If It’s ‘Hot,’ It’s Not Just Trash
Californians can’t put their old paint cans or used motor oil out for the trash collectors because municipal landfills consider these items to be hazardous waste and are barred by law from accepting them. So how is it that since November state regulations have allowed the operators of mothballed nuclear power plants to send mildly radioactive dirt, concrete and parts of abandoned buildings to city dumps?
At least half a dozen power plants and laboratory sites will be taken out of service in the coming years. Once they are cleaned up and the radioactivity drops to legally safe levels, the sites can be used for new purposes, possibly including housing or parks.
But how safe is safe? Federal rules adopted in 1997 set the cleanup standard for decommissioned facilities as 25 millirems annually--a measure of the intensity of the radiation emitted by dirt, buildings and other materials on a site. That’s roughly equal to getting 21/2 chest X-rays every year. Once a site is cleaned up and radioactivity drops to 25 millirems, it can be declared safe for other uses.
Officials from the California health department adopted that same standard late last year. Their action cleared the way for hauling debris and dirt from cleaned sites to city dumps, just as though it were household trash. No need to notify the neighbors or take special precautions while transporting this material, as is required for radioactive waste.

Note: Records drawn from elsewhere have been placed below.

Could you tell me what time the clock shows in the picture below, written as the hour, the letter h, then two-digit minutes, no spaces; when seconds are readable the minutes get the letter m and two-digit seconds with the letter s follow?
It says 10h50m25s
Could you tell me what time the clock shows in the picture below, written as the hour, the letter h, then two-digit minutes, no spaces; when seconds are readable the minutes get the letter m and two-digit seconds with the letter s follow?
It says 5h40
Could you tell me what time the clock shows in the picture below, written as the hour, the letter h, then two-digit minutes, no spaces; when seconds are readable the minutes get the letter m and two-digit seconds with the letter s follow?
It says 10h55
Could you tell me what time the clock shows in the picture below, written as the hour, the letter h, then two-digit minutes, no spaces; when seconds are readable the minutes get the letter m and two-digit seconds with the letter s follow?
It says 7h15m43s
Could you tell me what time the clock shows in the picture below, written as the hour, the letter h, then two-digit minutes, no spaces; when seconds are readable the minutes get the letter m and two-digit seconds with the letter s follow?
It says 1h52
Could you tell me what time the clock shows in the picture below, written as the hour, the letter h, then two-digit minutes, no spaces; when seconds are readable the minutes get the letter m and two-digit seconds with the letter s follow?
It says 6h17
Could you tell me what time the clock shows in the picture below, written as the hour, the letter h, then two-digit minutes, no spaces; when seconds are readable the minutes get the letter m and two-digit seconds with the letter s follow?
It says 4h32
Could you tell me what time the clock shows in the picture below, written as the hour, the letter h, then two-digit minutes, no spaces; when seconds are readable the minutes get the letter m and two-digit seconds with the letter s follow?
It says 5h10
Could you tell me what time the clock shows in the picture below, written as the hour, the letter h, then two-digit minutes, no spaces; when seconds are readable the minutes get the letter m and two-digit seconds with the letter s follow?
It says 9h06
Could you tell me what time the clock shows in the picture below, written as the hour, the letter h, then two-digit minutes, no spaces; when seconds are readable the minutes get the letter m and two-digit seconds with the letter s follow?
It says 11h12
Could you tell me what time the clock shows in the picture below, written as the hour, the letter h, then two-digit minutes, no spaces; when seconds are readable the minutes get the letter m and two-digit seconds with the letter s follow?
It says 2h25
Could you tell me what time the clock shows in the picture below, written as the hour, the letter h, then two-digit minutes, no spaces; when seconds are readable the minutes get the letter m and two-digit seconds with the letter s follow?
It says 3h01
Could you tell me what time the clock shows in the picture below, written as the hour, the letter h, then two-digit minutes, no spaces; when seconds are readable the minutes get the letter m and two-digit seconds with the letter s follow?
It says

But this stuff is not just household trash. State officials tried, over several years, to license and construct a repository specifically for low-level radioactive waste at Ward Valley in the Mojave Desert. That facility, intended to receive hotter material from still-operating nuclear plants, was to emit less than 1/10th the 25-millirem standard the state will allow at decommissioned sites--and in their debris.
The state ultimately abandoned the Ward Valley project because of concerns about the dump’s safety, specifically that radioactivity could migrate into underground water supplies, and California continues to ship low-level waste to special facilities in Utah and South Carolina. Why not keep using them?
Most city landfills lack the monitoring equipment to make sure that radioactivity in incoming loads is within the legal limit. Municipal landfills also have many fewer design safety features than Ward Valley would have had to prevent radiation from leaching off-site.
The governor and Legislature need to step in. Gov. Gray Davis should bar shipments of radioactive material to municipal landfills, even if it meets current federal and state standards as “clean.” A group of legislators plans to hold hearings next month to reexamine those standards and safety at landfills. California’s 175 municipal dumps should not become de facto radioactive waste sites.